O tempo ainda corria e por isso o loiro não queria esperar até que o homem no chão se levantasse e viesse atrás de si mais uma vez, por isso ele se levantou e voltou a correr. Corria como se sua vida dependesse disso, sua mente trabalhava rápido percebendo que era hora de sair dali.
Ele cruzou alguns corredores e foi esperto ao desviar de vários obstáculos que só o atrasariam.
Meus olhos desviaram e encararam o relógio. Ele precisava sair logo dali. Faltava tão pouco.
Meus punhos se apertaram e eu quase vibrei quando ele tomou o caminho correto, ele estava apenas à poucos metros da última curva e Hoseok já estava pronto para vibrar quando ele dobrou encarando a saída logo a frente.
Agora ele só precisava de um último fôlego para sair de vez dali. Mas em vez de correr ele virou de costas.
Abri mais meus olhos em confusão, assistindo um Taehyung cansado alcançar sua última faca presa ao cinto.
Ninguém estava entendo o porquê de ele ter parado, mas foi só o ângulo na tela mudar que pudemos ver o que Taehyung via. Um alvo correndo à alguns metros de distância se preparando para dobrar na curva mais próxima.
Ele sabia que não podia voltar, a saída estava logo ali e as regras ditadas por Yoongi eram claras.
A cada milésimo o homem ficava mais longe.
Sinta a lâmina como uma extensão do seu braço.
Ele segurou firme a faca em sua mão direita.
Afaste as pernas paralelamente aos seus ombros.
Seus pés se arrastaram na areia e seus ombros foram para trás.
Traga o braço para trás e mire
Seu braço direito foi para trás enquanto o esquerdo apontava para o alvo.
Respire fundo
A respiração ofegante se acalmou e seu peito estufou e desceu devagar.
E solte a faca.
No segundo seguinte seu corpo se impulsionou para frente e a faca deixou sua mão. Eu duvidava que ele acertasse e temi que ele machucasse o homem e perdesse todo o progresso que já tinha até ali, mas no momento que o alvo caiu ele apenas deu as costas e voltou a correr.
Em menos de trinta segundos ele já estava fora do labirinto. O relógio parou imediatamente e a contagem de alvos acertados ainda estava congelada em 10 até que a câmera focou no homem que acabara de cair no chão.
Procurei por sangue, observei se ele respirava, meus olhos buscavam o prateado da faca em qualquer lugar. Então antes que eu pudesse tirar minhas próprias conclusões, o homem se mexeu e levantou com dificuldade virando de costas para mostrar com nitidez a faca cravada na borda do alvo vermelho.

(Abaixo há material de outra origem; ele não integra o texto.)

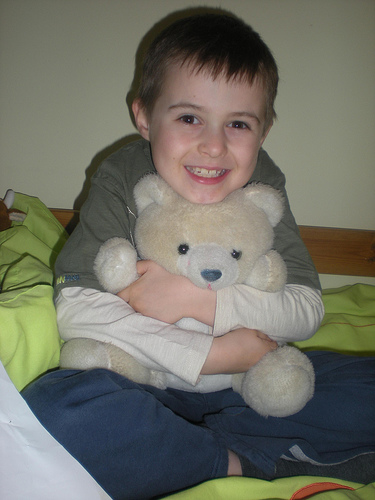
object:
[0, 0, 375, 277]
headboard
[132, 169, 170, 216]
ear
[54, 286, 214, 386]
sleeves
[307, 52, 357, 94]
ground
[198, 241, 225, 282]
nose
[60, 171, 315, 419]
bear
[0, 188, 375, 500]
bed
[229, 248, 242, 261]
eye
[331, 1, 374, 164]
wall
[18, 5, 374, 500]
boy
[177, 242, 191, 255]
eyes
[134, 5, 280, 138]
brown hair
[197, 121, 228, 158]
nose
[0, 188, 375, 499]
sheet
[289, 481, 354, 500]
edge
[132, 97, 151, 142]
ear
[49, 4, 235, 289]
shadow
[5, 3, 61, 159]
wall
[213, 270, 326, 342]
sleeves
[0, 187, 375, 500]
blanket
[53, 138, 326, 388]
shirt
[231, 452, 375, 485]
sock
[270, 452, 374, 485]
foot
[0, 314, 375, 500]
cover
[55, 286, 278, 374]
arm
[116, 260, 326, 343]
arm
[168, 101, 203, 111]
eyebrow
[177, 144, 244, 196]
smile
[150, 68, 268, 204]
face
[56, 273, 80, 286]
logo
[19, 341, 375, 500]
pants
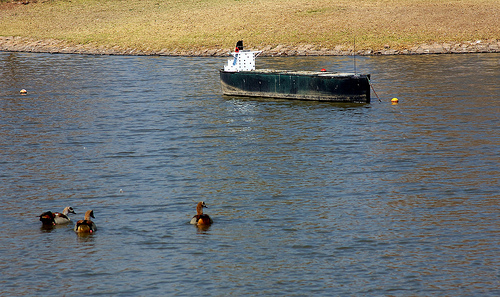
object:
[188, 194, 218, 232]
duck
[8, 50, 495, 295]
lake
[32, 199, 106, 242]
ducks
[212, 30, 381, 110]
boat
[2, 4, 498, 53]
hill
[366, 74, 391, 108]
string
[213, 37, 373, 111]
boat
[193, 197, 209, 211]
head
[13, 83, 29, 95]
item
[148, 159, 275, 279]
water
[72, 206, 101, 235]
mallar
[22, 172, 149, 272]
water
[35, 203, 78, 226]
duck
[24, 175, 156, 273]
water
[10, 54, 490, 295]
water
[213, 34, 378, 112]
tanker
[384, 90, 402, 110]
buoy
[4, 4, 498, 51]
area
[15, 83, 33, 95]
buoy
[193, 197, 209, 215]
head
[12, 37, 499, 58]
border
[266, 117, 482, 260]
water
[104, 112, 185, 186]
water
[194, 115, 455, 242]
water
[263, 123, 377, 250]
water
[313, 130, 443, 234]
water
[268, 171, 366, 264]
water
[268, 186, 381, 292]
water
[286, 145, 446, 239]
water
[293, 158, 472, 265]
water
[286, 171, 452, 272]
water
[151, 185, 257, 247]
duck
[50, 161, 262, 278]
ducks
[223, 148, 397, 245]
water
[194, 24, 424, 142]
boat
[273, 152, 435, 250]
water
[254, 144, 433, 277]
water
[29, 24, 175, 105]
shore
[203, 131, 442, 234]
water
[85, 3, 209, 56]
grass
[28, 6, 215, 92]
beach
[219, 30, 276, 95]
cover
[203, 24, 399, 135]
boat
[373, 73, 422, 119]
flatation device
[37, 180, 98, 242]
duck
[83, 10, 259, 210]
food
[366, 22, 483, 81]
rocks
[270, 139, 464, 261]
water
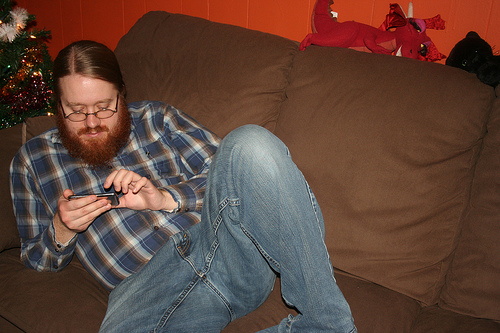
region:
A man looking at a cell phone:
[20, 44, 158, 241]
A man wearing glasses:
[33, 26, 159, 184]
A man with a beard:
[25, 31, 162, 201]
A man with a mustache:
[45, 42, 143, 169]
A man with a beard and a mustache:
[16, 41, 183, 184]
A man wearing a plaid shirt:
[17, 38, 248, 282]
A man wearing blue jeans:
[26, 37, 402, 320]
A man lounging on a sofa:
[18, 8, 438, 323]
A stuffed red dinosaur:
[293, 5, 463, 75]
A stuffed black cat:
[441, 16, 498, 113]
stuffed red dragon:
[275, 0, 480, 67]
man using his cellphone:
[12, 38, 351, 309]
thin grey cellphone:
[60, 185, 132, 224]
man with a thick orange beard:
[31, 31, 159, 181]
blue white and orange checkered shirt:
[8, 95, 252, 310]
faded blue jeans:
[96, 158, 351, 325]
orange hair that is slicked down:
[40, 31, 136, 115]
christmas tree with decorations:
[0, 14, 87, 143]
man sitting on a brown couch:
[34, 20, 473, 319]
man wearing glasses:
[32, 54, 147, 145]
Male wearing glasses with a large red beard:
[42, 40, 149, 171]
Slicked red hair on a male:
[48, 32, 135, 170]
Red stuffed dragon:
[284, 0, 450, 70]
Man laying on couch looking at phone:
[6, 42, 358, 330]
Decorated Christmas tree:
[0, 1, 57, 129]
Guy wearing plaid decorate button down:
[9, 40, 360, 330]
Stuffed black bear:
[442, 23, 499, 96]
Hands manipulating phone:
[51, 165, 171, 231]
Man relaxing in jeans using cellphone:
[8, 33, 364, 331]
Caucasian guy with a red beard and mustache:
[49, 32, 133, 171]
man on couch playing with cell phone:
[24, 27, 345, 304]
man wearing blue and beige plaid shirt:
[12, 131, 193, 268]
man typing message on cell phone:
[48, 166, 168, 232]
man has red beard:
[51, 112, 141, 164]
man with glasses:
[56, 97, 143, 136]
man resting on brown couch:
[123, 46, 418, 274]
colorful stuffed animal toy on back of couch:
[268, 0, 440, 85]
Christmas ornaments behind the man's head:
[3, 6, 59, 121]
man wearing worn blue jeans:
[214, 112, 342, 304]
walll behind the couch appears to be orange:
[151, 0, 291, 55]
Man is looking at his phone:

O contador agora marcava 11 alvos atingidos. 11 alvos em 16 minutos e 32 segundos.
Hoseok gritou ao meu lado comemorando aquela performance incrível e eu me deixei sorrir ouvindo os murmúrios invejosos e nada discretos dos outros homens ao meu lado.
Taehyung caminhou até perto de nós ainda ofegante e parecendo genuinamente cansado.
Seu sorriso satisfeito se alargou ao me ver sorrir junto. Com os olhos em mim, somente em mim.
Os lábios sujos de sangue nunca me pareceram tão encantadores.